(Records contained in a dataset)
# # # # # # #

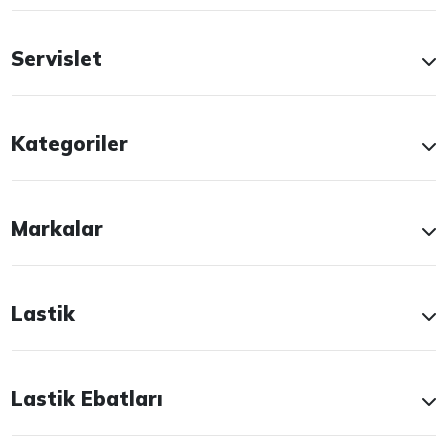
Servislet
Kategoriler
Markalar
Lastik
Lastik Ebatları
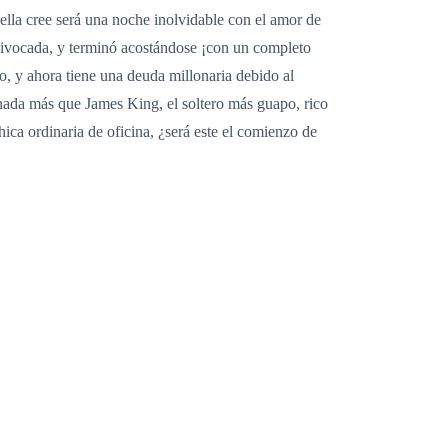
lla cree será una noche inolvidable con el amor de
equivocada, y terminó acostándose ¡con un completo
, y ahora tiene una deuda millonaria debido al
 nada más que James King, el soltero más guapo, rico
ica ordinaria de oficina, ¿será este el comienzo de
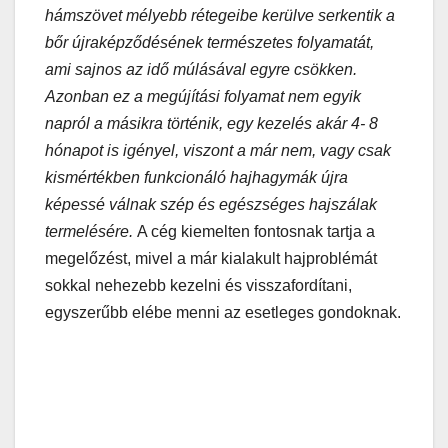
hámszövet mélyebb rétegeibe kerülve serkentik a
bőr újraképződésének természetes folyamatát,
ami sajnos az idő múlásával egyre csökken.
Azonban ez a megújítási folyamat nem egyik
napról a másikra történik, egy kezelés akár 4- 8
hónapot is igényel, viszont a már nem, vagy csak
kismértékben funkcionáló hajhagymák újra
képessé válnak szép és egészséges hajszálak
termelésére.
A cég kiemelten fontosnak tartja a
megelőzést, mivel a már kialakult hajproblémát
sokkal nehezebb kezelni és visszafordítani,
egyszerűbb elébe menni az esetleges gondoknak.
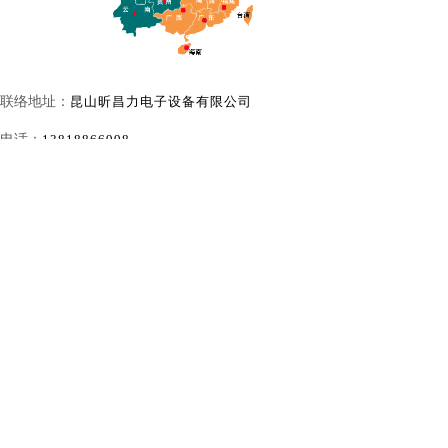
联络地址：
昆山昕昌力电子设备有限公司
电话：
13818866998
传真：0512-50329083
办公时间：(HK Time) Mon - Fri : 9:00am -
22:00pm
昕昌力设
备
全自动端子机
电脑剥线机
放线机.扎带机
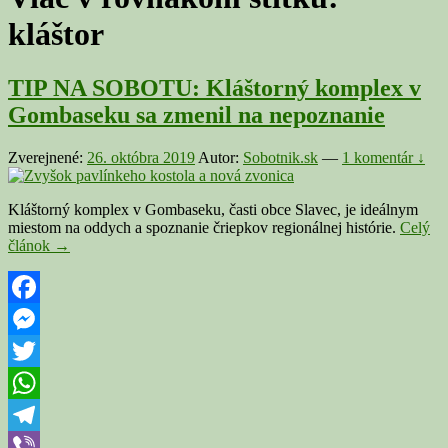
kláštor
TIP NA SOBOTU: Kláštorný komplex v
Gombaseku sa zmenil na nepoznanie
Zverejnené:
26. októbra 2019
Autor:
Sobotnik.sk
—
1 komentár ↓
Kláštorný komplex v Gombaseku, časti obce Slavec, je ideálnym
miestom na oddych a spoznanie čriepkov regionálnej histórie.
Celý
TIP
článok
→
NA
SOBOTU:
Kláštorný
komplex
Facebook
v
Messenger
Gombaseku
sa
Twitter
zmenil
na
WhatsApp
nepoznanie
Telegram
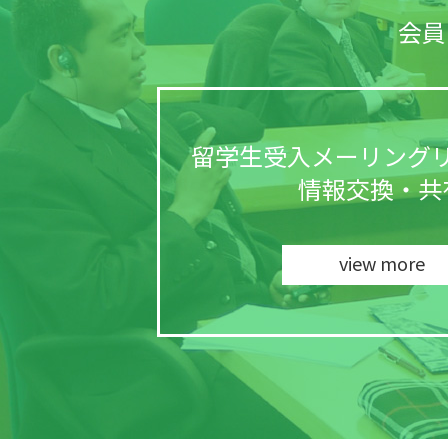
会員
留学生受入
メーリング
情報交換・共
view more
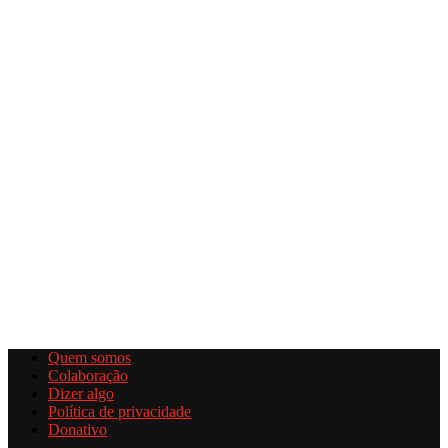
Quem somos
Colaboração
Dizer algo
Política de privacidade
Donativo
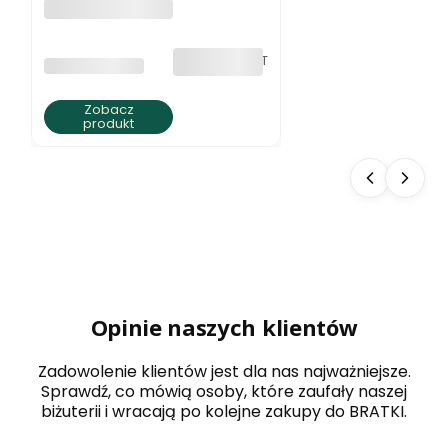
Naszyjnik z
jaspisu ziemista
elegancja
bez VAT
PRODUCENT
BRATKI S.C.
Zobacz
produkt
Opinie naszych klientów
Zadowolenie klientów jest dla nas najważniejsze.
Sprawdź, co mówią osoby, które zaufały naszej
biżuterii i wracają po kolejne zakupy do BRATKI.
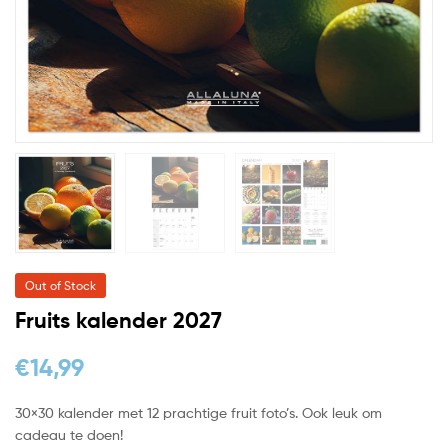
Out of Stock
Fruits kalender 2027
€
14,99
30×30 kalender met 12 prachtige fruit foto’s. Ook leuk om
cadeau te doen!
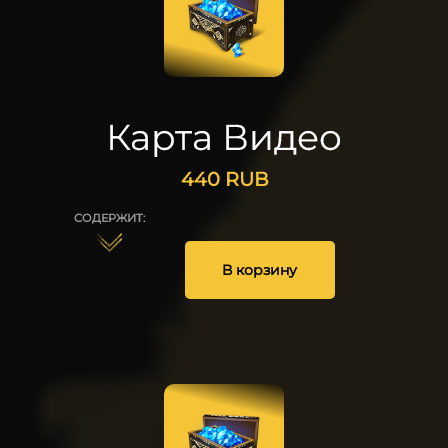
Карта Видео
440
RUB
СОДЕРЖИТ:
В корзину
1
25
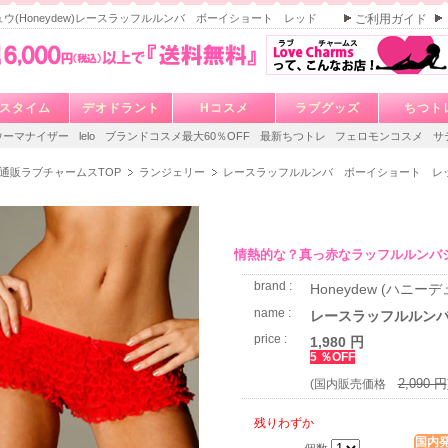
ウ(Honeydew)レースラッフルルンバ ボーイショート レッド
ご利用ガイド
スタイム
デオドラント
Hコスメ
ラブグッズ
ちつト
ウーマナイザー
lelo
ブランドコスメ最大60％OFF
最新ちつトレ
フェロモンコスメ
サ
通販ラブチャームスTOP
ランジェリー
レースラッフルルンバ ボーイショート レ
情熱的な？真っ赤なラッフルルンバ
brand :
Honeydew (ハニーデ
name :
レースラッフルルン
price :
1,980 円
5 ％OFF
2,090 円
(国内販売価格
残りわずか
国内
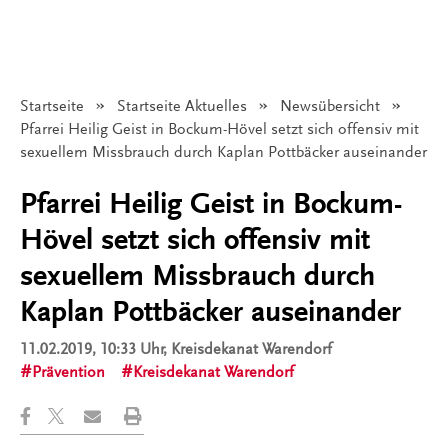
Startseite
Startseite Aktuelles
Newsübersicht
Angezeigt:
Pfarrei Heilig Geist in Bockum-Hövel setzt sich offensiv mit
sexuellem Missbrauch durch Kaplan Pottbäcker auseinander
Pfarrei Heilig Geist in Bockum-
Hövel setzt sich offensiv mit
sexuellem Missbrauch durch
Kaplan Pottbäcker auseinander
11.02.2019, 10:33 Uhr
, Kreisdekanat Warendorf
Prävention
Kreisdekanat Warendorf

# # # # # # #

### EXERCISE OBJECTIVE
The expected answer is the complete set of entries, copied verbatim, with no pictures.

### OUTPUT BELOW
Servislet
Kategoriler
Markalar
Lastik
Lastik Ebatları
lla cree será una noche inolvidable con el amor de
equivocada, y terminó acostándose ¡con un completo
, y ahora tiene una deuda millonaria debido al
 nada más que James King, el soltero más guapo, rico
ica ordinaria de oficina, ¿será este el comienzo de
hámszövet mélyebb rétegeibe kerülve serkentik a
bőr újraképződésének természetes folyamatát,
ami sajnos az idő múlásával egyre csökken.
Azonban ez a megújítási folyamat nem egyik
napról a másikra történik, egy kezelés akár 4- 8
hónapot is igényel, viszont a már nem, vagy csak
kismértékben funkcionáló hajhagymák újra
képessé válnak szép és egészséges hajszálak
termelésére.
A cég kiemelten fontosnak tartja a
megelőzést, mivel a már kialakult hajproblémát
sokkal nehezebb kezelni és visszafordítani,
egyszerűbb elébe menni az esetleges gondoknak.
联络地址：
昆山昕昌力电子设备有限公司
电话：
13818866998
传真：0512-50329083
办公时间：(HK Time) Mon - Fri : 9:00am -
22:00pm
昕昌力设
备
全自动端子机
电脑剥线机
放线机.扎带机
kláštor
TIP NA SOBOTU: Kláštorný komplex v
Gombaseku sa zmenil na nepoznanie
Zverejnené:
26. októbra 2019
Autor:
Sobotnik.sk
—
1 komentár ↓
Kláštorný komplex v Gombaseku, časti obce Slavec, je ideálnym
miestom na oddych a spoznanie čriepkov regionálnej histórie.
Celý
TIP
článok
→
NA
SOBOTU:
Kláštorný
komplex
Facebook
v
Messenger
Gombaseku
sa
Twitter
zmenil
na
WhatsApp
nepoznanie
Telegram
会員
留学生受入
メーリング
情報交換・共
view more
Quem somos
Colaboração
Dizer algo
Política de privacidade
Donativo
Naszyjnik z
jaspisu ziemista
elegancja
bez VAT
PRODUCENT
BRATKI S.C.
Zobacz
produkt
Opinie naszych klientów
Zadowolenie klientów jest dla nas najważniejsze.
Sprawdź, co mówią osoby, które zaufały naszej
biżuterii i wracają po kolejne zakupy do BRATKI.
Out of Stock
Fruits kalender 2027
€
14,99
30×30 kalender met 12 prachtige fruit foto’s. Ook leuk om
cadeau te doen!
Карта Видео
440
RUB
СОДЕРЖИТ:
В корзину
1
25
ウ(Honeydew)レースラッフルルンバ ボーイショート レッド
ご利用ガイド
スタイム
デオドラント
Hコスメ
ラブグッズ
ちつト
ウーマナイザー
lelo
ブランドコスメ最大60％OFF
最新ちつトレ
フェロモンコスメ
サ
通販ラブチャームスTOP
ランジェリー
レースラッフルルンバ ボーイショート レ
情熱的な？真っ赤なラッフルルンバ
brand :
Honeydew (ハニーデ
name :
レースラッフルルン
price :
1,980 円
5 ％OFF
2,090 円
(国内販売価格
残りわずか
国内
Startseite
Startseite Aktuelles
Newsübersicht
Angezeigt:
Pfarrei Heilig Geist in Bockum-Hövel setzt sich offensiv mit
sexuellem Missbrauch durch Kaplan Pottbäcker auseinander
Pfarrei Heilig Geist in Bockum-
Hövel setzt sich offensiv mit
sexuellem Missbrauch durch
Kaplan Pottbäcker auseinander
11.02.2019, 10:33 Uhr
, Kreisdekanat Warendorf
Prävention
Kreisdekanat Warendorf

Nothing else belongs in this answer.